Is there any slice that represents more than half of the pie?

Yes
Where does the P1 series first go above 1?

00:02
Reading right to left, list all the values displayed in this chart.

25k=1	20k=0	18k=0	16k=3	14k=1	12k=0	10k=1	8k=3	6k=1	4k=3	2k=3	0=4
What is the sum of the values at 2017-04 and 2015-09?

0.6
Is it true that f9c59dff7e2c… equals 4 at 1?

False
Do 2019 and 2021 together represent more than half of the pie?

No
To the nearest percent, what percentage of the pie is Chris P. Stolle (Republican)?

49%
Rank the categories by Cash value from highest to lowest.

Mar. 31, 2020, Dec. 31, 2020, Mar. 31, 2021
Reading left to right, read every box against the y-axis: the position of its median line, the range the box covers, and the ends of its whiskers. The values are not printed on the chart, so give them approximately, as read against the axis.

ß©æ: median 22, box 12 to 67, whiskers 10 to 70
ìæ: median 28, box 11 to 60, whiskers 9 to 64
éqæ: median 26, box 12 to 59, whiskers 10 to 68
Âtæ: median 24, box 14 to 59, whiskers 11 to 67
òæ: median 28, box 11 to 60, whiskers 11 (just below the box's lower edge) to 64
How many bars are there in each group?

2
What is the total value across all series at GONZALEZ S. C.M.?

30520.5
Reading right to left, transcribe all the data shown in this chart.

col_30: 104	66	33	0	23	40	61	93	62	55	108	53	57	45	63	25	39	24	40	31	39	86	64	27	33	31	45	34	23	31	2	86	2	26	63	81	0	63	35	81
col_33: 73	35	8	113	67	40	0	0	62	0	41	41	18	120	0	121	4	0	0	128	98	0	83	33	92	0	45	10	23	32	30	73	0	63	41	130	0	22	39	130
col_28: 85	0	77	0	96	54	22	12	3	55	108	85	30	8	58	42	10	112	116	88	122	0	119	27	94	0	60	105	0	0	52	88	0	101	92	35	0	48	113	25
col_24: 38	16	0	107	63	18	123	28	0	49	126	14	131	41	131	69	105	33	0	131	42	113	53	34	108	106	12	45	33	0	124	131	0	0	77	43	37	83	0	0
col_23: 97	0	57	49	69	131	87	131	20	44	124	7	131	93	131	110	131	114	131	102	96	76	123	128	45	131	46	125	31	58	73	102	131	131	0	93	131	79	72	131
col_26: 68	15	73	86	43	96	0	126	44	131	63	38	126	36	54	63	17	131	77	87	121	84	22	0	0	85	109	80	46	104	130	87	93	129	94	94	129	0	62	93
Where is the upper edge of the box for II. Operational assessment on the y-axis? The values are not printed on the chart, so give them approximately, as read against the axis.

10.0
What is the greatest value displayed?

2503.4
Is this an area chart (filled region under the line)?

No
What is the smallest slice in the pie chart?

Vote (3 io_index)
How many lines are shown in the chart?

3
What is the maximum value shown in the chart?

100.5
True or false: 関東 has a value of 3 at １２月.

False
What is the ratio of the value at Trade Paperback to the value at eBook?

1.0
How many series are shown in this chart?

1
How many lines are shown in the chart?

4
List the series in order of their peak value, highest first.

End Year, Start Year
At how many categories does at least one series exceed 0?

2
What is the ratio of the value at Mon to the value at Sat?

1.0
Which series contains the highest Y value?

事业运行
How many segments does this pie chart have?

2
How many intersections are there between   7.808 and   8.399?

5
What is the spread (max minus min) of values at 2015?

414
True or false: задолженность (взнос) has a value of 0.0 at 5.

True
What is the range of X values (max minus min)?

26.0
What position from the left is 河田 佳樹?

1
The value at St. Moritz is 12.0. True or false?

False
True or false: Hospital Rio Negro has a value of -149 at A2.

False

#####

- [What the exercise asks]: Copy the lines above word for word, starting with the line containing "Mar. 31, 2020, Dec. 31, 2020, Mar. 31, 2021" and continuing through the line containing "Reading right to left, transcribe".

- [Exercise response]:
Mar. 31, 2020, Dec. 31, 2020, Mar. 31, 2021
Reading left to right, read every box against the y-axis: the position of its median line, the range the box covers, and the ends of its whiskers. The values are not printed on the chart, so give them approximately, as read against the axis.

ß©æ: median 22, box 12 to 67, whiskers 10 to 70
ìæ: median 28, box 11 to 60, whiskers 9 to 64
éqæ: median 26, box 12 to 59, whiskers 10 to 68
Âtæ: median 24, box 14 to 59, whiskers 11 to 67
òæ: median 28, box 11 to 60, whiskers 11 (just below the box's lower edge) to 64
How many bars are there in each group?

2
What is the total value across all series at GONZALEZ S. C.M.?

30520.5
Reading right to left, transcribe all the data shown in this chart.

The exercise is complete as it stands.